You can't turn on the news without hearing the word "system" thrown around, mostly related to the breakdown of systems in business and government.
Vehicles are recalled due to faulty component parts. Oil and chemical spills damage the ecosystem. Terrorists get through airport security even when their name is on a no-fly list. Financial systems around the world are in crisis.
When will it ever end? . . . IT WON"T.
If left alone, systems are in a constant state of breaking down; they decline, decay, and deteriorate. It is Nature's way.
Natural forest fires rid the land of dead trees and wood on the forest floor. Heat from the fire immediately germinates buried seeds, and soon a new forest begins to fill the land.
The cycle of life—birth to death—not only occurs in nature but there are similar patterns in business, including yours.
In the first few months of the 2008 U.S. financial crisis, sixty-eight banks failed and many small businesses closed their doors. As harsh as it sounds, this is a natural purging of the weakest elements of our economic system.

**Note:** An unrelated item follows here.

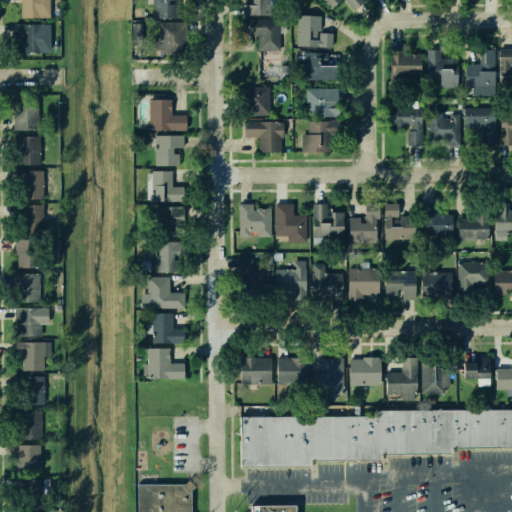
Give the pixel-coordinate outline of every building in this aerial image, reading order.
[(50,0),(50,17),(20,17),(20,0),(50,0)] [(150,0),(172,0),(172,12),(151,13),(150,0)] [(243,0),(270,0),(270,16),(243,15),(243,0)] [(319,0),(330,12),(343,0),(319,0)] [(324,0),(331,8),(340,0),(344,0),(353,11),(365,2),(362,0),(324,0)] [(298,14),(321,15),(319,47),(296,46),(298,14)] [(241,22),(275,21),(276,53),(242,53),(241,22)] [(12,24),(48,23),(48,53),(24,54),(23,38),(12,38),(12,24)] [(146,24),(171,24),(171,42),(146,42),(146,24)] [(511,49),(499,49),(498,86),(511,86),(511,49)] [(386,51),(386,81),(416,81),(416,51),(386,51)] [(302,52),(302,78),(336,78),(337,53),(302,52)] [(426,54),(426,83),(453,83),(452,53),(426,54)] [(461,62),(462,90),(492,89),(491,61),(461,62)] [(239,87),(239,113),(268,113),(268,87),(239,87)] [(305,88),(305,113),(336,113),(336,88),(305,88)] [(145,98),(144,129),(186,131),(179,109),(145,98)] [(15,100),(38,101),(37,130),(15,129),(15,100)] [(389,109),(389,140),(418,140),(418,109),(389,109)] [(511,109),(498,110),(499,137),(511,136),(511,109)] [(464,111),(465,142),(493,141),(492,110),(464,111)] [(429,115),(430,142),(460,141),(459,114),(429,115)] [(303,121),(302,151),(325,151),(326,121),(303,121)] [(248,122),(248,153),(277,153),(277,122),(248,122)] [(20,164),(19,135),(39,135),(40,163),(20,164)] [(156,138),(184,140),(182,166),(154,164),(156,138)] [(21,170),(44,170),(44,198),(21,198),(21,170)] [(147,197),(147,176),(168,174),(180,198),(147,197)] [(237,202),(266,202),(266,237),(237,237),(237,202)] [(381,204),(405,203),(406,242),(382,242),(381,204)] [(272,205),(302,205),(303,242),(273,242),(272,205)] [(20,207),(47,207),(50,233),(23,229),(20,207)] [(419,210),(420,238),(449,237),(448,209),(419,210)] [(149,213),(169,210),(193,234),(151,234),(149,213)] [(311,211),(340,210),(341,244),(311,244),(311,211)] [(455,213),(456,241),(487,240),(486,212),(455,213)] [(511,212),(491,213),(491,238),(511,238),(511,212)] [(347,218),(347,246),(374,246),(373,217),(347,218)] [(15,239),(39,239),(39,267),(15,267),(15,239)] [(152,246),(177,245),(186,273),(155,271),(152,246)] [(236,257),(236,294),(252,294),(252,257),(236,257)] [(455,262),(457,296),(485,294),(484,261),(455,262)] [(268,269),(270,296),(300,295),(299,268),(268,269)] [(511,269),(489,271),(490,293),(511,292),(511,269)] [(343,272),(345,298),(367,297),(366,270),(343,272)] [(383,271),(385,301),(411,300),(409,270),(383,271)] [(420,270),(421,299),(451,298),(450,270),(420,270)] [(310,273),(311,301),(340,300),(339,272),(310,273)] [(15,273),(39,273),(39,301),(15,301),(15,273)] [(146,283),(169,283),(174,307),(143,304),(146,283)] [(17,307),(48,306),(48,323),(41,323),(41,335),(17,336),(17,307)] [(148,317),(169,318),(183,343),(148,341),(148,317)] [(16,341),(44,341),(43,370),(15,370),(16,341)] [(461,350),(489,352),(487,383),(458,381),(461,350)] [(143,353),(166,354),(178,369),(175,381),(141,378),(143,353)] [(312,355),(343,354),(333,393),(313,393),(307,376),(312,355)] [(239,356),(270,356),(271,383),(240,383),(239,356)] [(381,359),(380,386),(350,384),(351,357),(381,359)] [(276,383),(304,384),(304,359),(277,358),(276,383)] [(511,362),(493,363),(495,393),(511,391),(511,362)] [(388,374),(414,363),(407,399),(385,400),(388,374)] [(422,364),(442,365),(442,390),(422,389),(422,364)] [(12,403),(15,381),(41,381),(40,405),(12,403)] [(511,411),(511,447),(452,448),(452,454),(381,456),(381,460),(310,462),(311,466),(237,466),(237,417),(511,411)] [(16,415),(37,416),(35,436),(11,437),(16,415)] [(10,448),(35,446),(38,473),(11,473),(10,448)] [(41,479),(18,479),(18,507),(42,507),(41,479)] [(135,485),(135,511),(189,511),(190,493),(194,488),(187,482),(182,486),(135,485)]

Companies with inferior products, policies, processes, or management cannot withstand the financial stresses. Companies with better business processes (or who get a bailout because they are "too big to fail") are able to weather the storms.
System Breakdowns Can Be Good
In the future, we expect to see vehicles of better quality, policies, technologies, and processes that prevent man-caused disasters, terrorists who are unable to breach security, and economic disasters that are averted. (This assumes that we learn from our mistakes—governments don't always seem to.)

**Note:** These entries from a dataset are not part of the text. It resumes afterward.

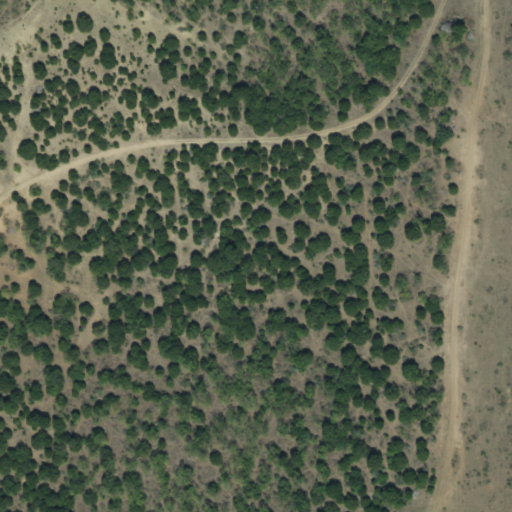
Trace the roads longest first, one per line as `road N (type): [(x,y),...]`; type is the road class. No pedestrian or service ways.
road 1 (residential): [(402,511),(465,133),(471,0)]
road 2 (residential): [(465,133),(161,145),(36,161),(0,180)]
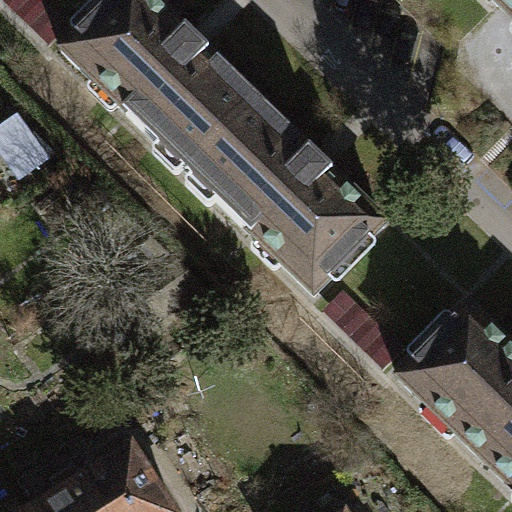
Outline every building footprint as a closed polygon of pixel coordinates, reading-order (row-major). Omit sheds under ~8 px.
[(39,0),(6,0),(1,8),(57,43),(71,21),(39,0)] [(112,0),(63,50),(188,173),(257,102),(152,0),(112,0)] [(511,0),(492,0),(511,19),(511,0)] [(188,173),(313,295),(382,225),(257,102),(188,173)] [(0,155),(27,190),(60,164),(23,117),(0,135),(0,155)] [(199,285),(179,259),(132,295),(153,321),(199,285)] [(395,379),(511,491),(511,352),(465,307),(395,379)] [(79,471),(104,511),(173,511),(127,440),(79,471)] [(30,503),(35,511),(104,511),(79,471),(30,503)] [(14,511),(35,511),(30,503),(14,511)]
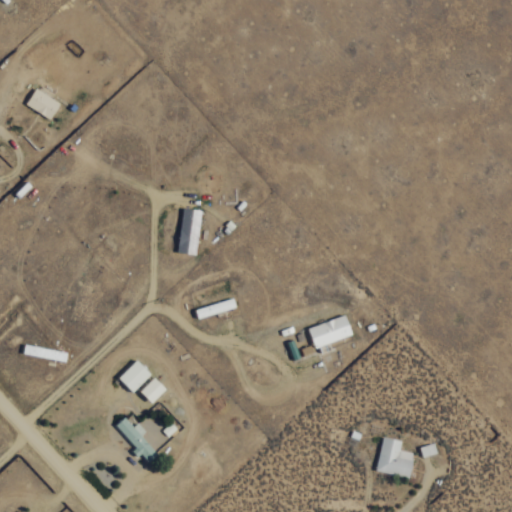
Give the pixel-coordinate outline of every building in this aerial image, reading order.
[(24,104),(49,119),(59,102),(34,87),(24,104)] [(200,209),(182,207),(177,252),(195,254),(200,209)] [(192,309),(195,318),(235,306),(232,297),(192,309)] [(351,336),(346,316),(308,325),(313,345),(351,336)] [(116,377),(131,392),(150,373),(136,358),(116,377)] [(137,455),(140,452),(147,461),(156,454),(140,435),(144,431),(136,422),(132,426),(123,416),(112,426),(137,455)] [(375,471),(410,475),(413,451),(399,450),(400,439),(379,436),(375,471)]
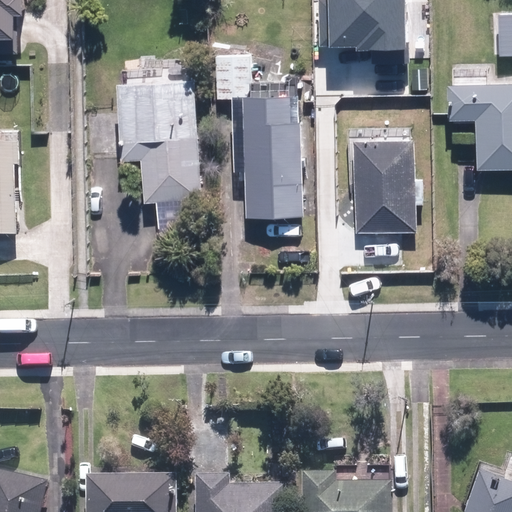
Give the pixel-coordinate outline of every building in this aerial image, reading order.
[(20,0),(0,0),(0,36),(9,36),(9,12),(21,12),(20,0)] [(319,0),(320,47),(357,46),(357,50),(405,49),(403,0),(319,0)] [(500,56),(511,55),(511,14),(499,15),(500,56)] [(196,201),(191,82),(121,85),(124,163),(141,162),(142,203),(196,201)] [(511,84),(450,86),(451,121),(474,121),(475,170),(511,169),(511,84)] [(292,98),(242,99),(244,218),(301,216),(299,124),(292,124),(292,98)] [(414,141),(358,141),(358,236),(413,237),(414,141)] [(26,144),(0,143),(0,232),(25,233),(26,144)] [(511,511),(511,475),(489,467),(472,511),(511,511)] [(0,511),(38,511),(46,481),(0,471),(0,511)] [(302,471),(302,511),(389,511),(389,480),(334,481),(334,471),(302,471)] [(88,473),(88,511),(173,511),(173,472),(88,473)] [(195,473),(195,511),(283,511),(284,481),(228,482),(228,473),(195,473)]
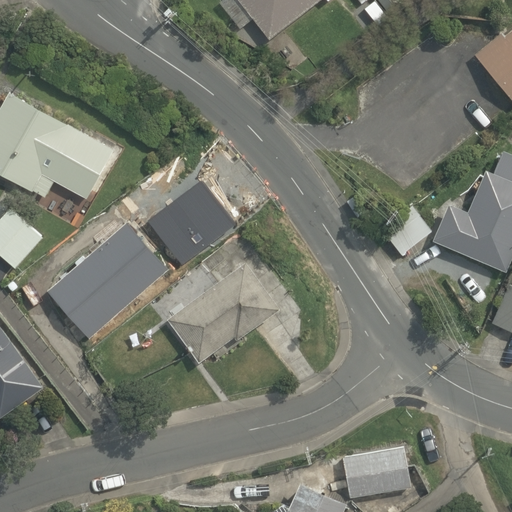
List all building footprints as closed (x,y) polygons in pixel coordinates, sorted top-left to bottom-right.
[(223,0),(221,2),(241,27),(254,17),(271,39),(321,0),(329,0),(330,0),(329,0),(223,0)] [(511,25),(478,54),(511,95),(511,25)] [(0,171),(33,190),(34,189),(46,196),(56,180),(88,198),(116,148),(12,90),(0,109),(0,171)] [(469,210),(451,202),(434,239),(507,271),(511,260),(511,151),(505,148),(495,171),(488,167),(469,210)] [(172,191),(189,175),(180,164),(162,180),(172,191)] [(404,254),(435,231),(414,204),(383,227),(404,254)] [(46,235),(12,205),(0,219),(0,252),(17,267),(46,235)] [(130,219),(49,289),(91,338),(172,266),(130,219)] [(283,306),(248,259),(169,318),(201,361),(236,335),(239,338),(283,306)] [(493,321),(511,329),(511,282),(493,321)] [(0,415),(1,417),(45,384),(0,321),(0,320),(0,415)] [(407,441),(346,452),(352,495),(413,484),(407,441)] [(343,511),(350,498),(303,476),(291,506),(290,507),(285,500),(271,510),(272,511),(343,511)]
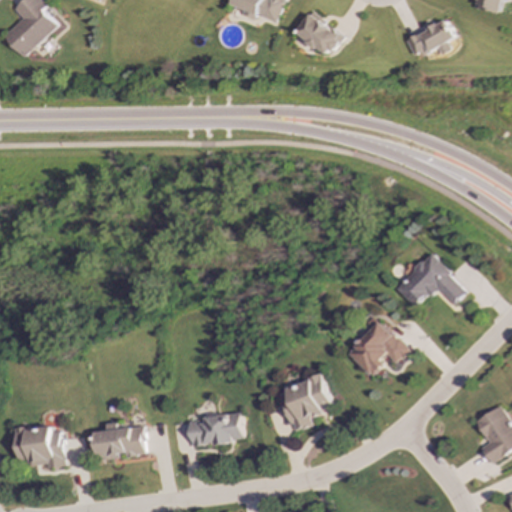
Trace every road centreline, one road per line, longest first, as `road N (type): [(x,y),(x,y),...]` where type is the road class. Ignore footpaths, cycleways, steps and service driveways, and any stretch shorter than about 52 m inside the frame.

In your company, customer complaints, low employee morale, poor cash flow, and so forth can always be traced to the breakdown of established business systems.

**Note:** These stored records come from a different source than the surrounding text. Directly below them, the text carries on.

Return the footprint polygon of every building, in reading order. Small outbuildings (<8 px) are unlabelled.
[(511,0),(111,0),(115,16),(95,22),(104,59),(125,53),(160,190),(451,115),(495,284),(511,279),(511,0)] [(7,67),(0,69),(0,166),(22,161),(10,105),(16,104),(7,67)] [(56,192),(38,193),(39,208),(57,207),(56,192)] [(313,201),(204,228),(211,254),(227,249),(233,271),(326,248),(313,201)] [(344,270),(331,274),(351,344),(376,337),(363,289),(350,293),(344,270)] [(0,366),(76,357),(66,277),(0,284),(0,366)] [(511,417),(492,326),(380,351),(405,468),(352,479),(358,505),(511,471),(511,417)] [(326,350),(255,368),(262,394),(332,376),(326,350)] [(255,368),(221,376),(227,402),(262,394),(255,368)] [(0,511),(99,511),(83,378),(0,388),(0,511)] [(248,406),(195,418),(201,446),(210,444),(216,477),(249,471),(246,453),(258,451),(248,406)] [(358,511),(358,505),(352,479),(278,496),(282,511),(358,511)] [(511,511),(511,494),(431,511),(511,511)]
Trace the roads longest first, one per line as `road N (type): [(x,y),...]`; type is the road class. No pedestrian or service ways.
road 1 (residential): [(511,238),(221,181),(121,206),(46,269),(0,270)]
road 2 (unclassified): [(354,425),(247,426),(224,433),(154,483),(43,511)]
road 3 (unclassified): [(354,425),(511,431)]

A crisis, in fact, is a system change trying to take place. It is a scream for help. Reorganizing and reordering the system to a higher level is the only solution to prevent an eventual crash.
Caution: It is human nature when things are generally going well not to notice a breakdown that is occurring by small degrees.
Business systems and processes that are continuously monitored, measured, and improved break down much less often. When they do, the cause is usually beyond the business owner's control.
The System Thinker's Edge
Systems Thinkers have a distinct advantage. They understand how things work at the detail level. They see trouble in the early stages. They make timely course corrections. While they can't prevent every problem, they can minimize harm and overcome setbacks more effectively and faster than most everyone else.
Do you have any broken business systems or processes that are causing you to lose customers and money? Fix them while in the early stages, and save yourself a lot of grief later on!